What did you set out to accomplish last year? What did you do to cultivate your goals and your life? Did your intentions manifest last year?

Last year I set out to accomplish a long list of goals that I never really got to cultivate or manifest. Because my life — and those of my core family’s — got shaken up by outside interference, I spent 2013 simply trying to survive. Thriving wasn’t an option. Waking up, facing the day, and finally crawling back into bed when I was finished with it all was about all I could muster. My goals realigned with the goals of a state agency. My intentions became focused upon chasing away said state agency and reunifying my fractured family. On December 31st, 2013, I was still sitting there, wondering how much more fight it would take — and how much more fight I had left to give.

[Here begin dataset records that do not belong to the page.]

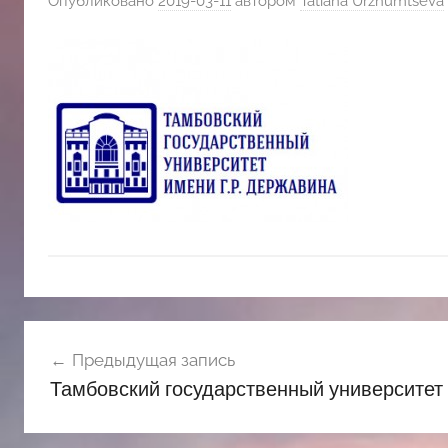
Опубликовано
2019-03-11
автором
Tatiana Urzhumtseva
斯
文
化
中
心
Навигация
Предыдущая запись
по
Тамбовский государственный университет 
записям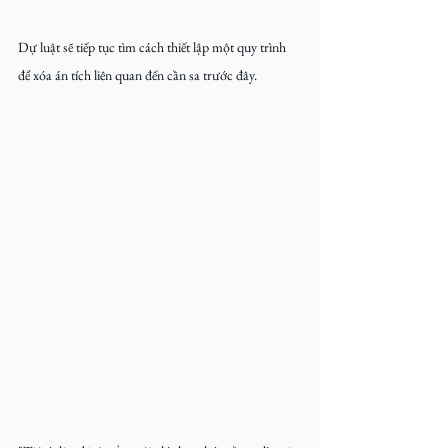
Dự luật sẽ tiếp tục tìm cách thiết lập một quy trình 
để xóa án tích liên quan đến cần sa trước đây.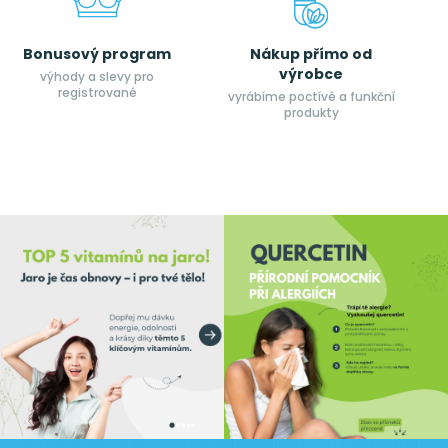
Bonusový program
Nákup přímo od
výrobce
výhody a slevy pro
registrované
vyrábíme poctívé a funkční
produkty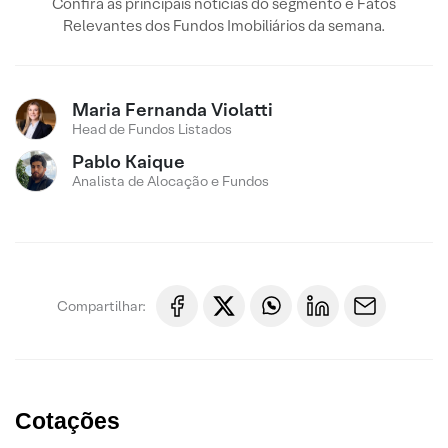
Confira as principais notícias do segmento e Fatos
Relevantes dos Fundos Imobiliários da semana.
Maria Fernanda Violatti
Head de Fundos Listados
Pablo Kaique
Analista de Alocação e Fundos
Compartilhar:
Cotações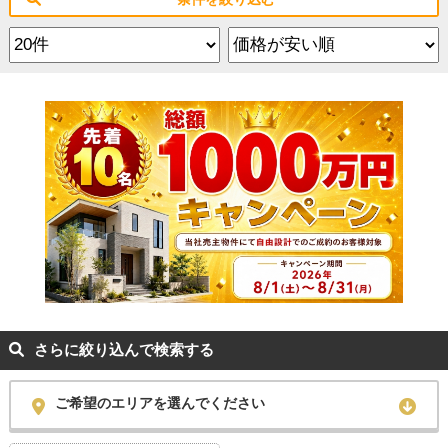
さらに絞り込んで検索する
ご希望のエリアを選んでください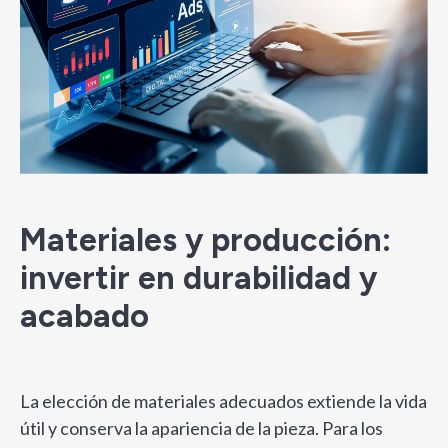
Materiales y producción:
invertir en durabilidad y
acabado
La elección de materiales adecuados extiende la vida
útil y conserva la apariencia de la pieza. Para los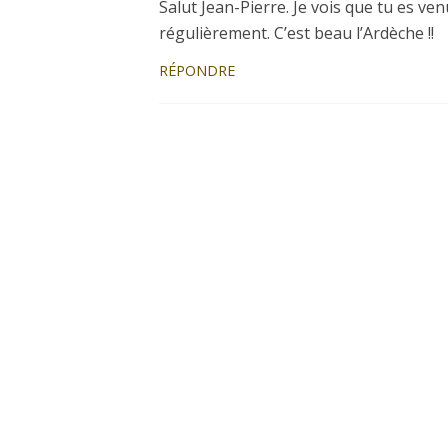
Salut Jean-Pierre. Je vois que tu es venu
régulièrement. C’est beau l’Ardèche !!
RÉPONDRE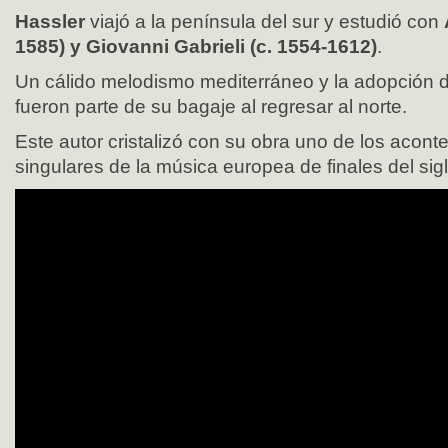
Hassler
viajó a la península del sur y estudió con
1585) y Giovanni Gabrieli (c. 1554-1612)
.
Un cálido melodismo mediterráneo y la adopción de
fueron parte de su bagaje al regresar al norte.
Este autor cristalizó con su obra uno de los acon
singulares de la música europea de finales del sig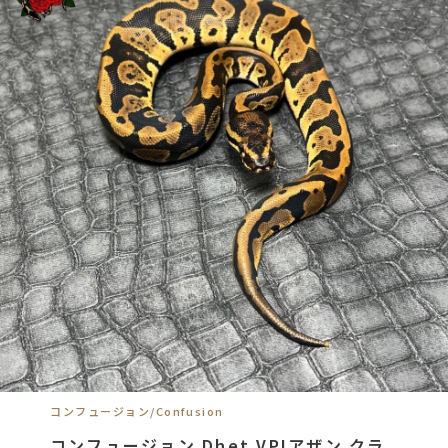
コンフュージョン/Confusion
コンフュージョン Dhet VPIアザン クラ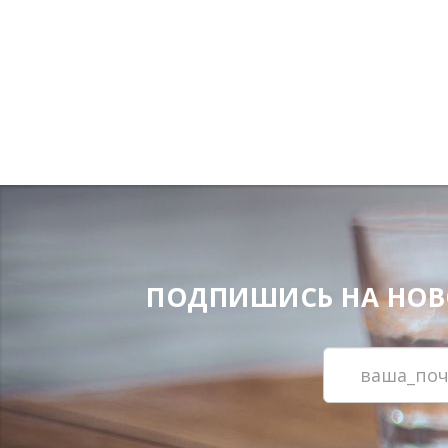
ПОДПИШИСЬ НА НОВОС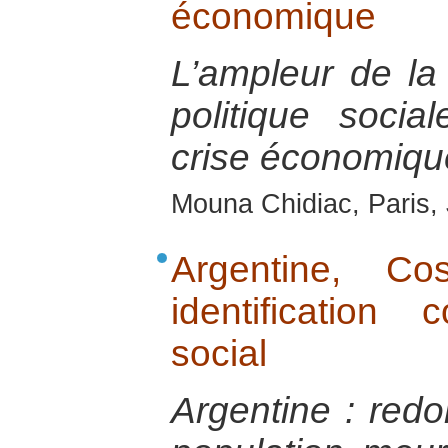
économique
L’ampleur de la 
politique soci
crise économiqu
Mouna Chidiac, Paris,
Argentine, C
identificatio
social
Argentine : red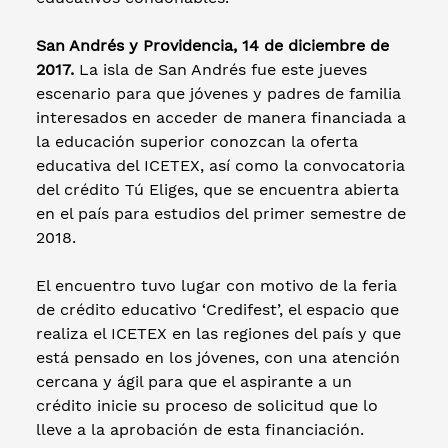
San Andrés y Providencia, 14 de diciembre de
2017.
La isla de San Andrés fue este jueves
escenario para que jóvenes y padres de familia
interesados en acceder de manera financiada a
la educación superior conozcan la oferta
educativa del ICETEX, así como la convocatoria
del crédito Tú Eliges, que se encuentra abierta
en el país para estudios del primer semestre de
2018.
El encuentro tuvo lugar con motivo de la feria
de crédito educativo ‘Credifest’, el espacio que
realiza el ICETEX en las regiones del país y que
está pensado en los jóvenes, con una atención
cercana y ágil para que el aspirante a un
crédito inicie su proceso de solicitud que lo
lleve a la aprobación de esta financiación.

However, 2013 was not without its accomplishments. I discovered a wellspring of strength within my very being. I managed to maintain my household, functioning as a single mother with two children. I managed to maintain a marriage that has been attacked viciously for over a year. I managed to show up to work with a smile on my face and hope in my heart. I finally got my driver’s license (a mere three months before my 30th birthday). I rallied support. I enlisted the help of higher-ups, who gave me the victories I received by 2013’s end. January 2013 may have been a ridiculously awful month, but by December 31st, 2013, I had risen from the ashes and grown into the woman I am today.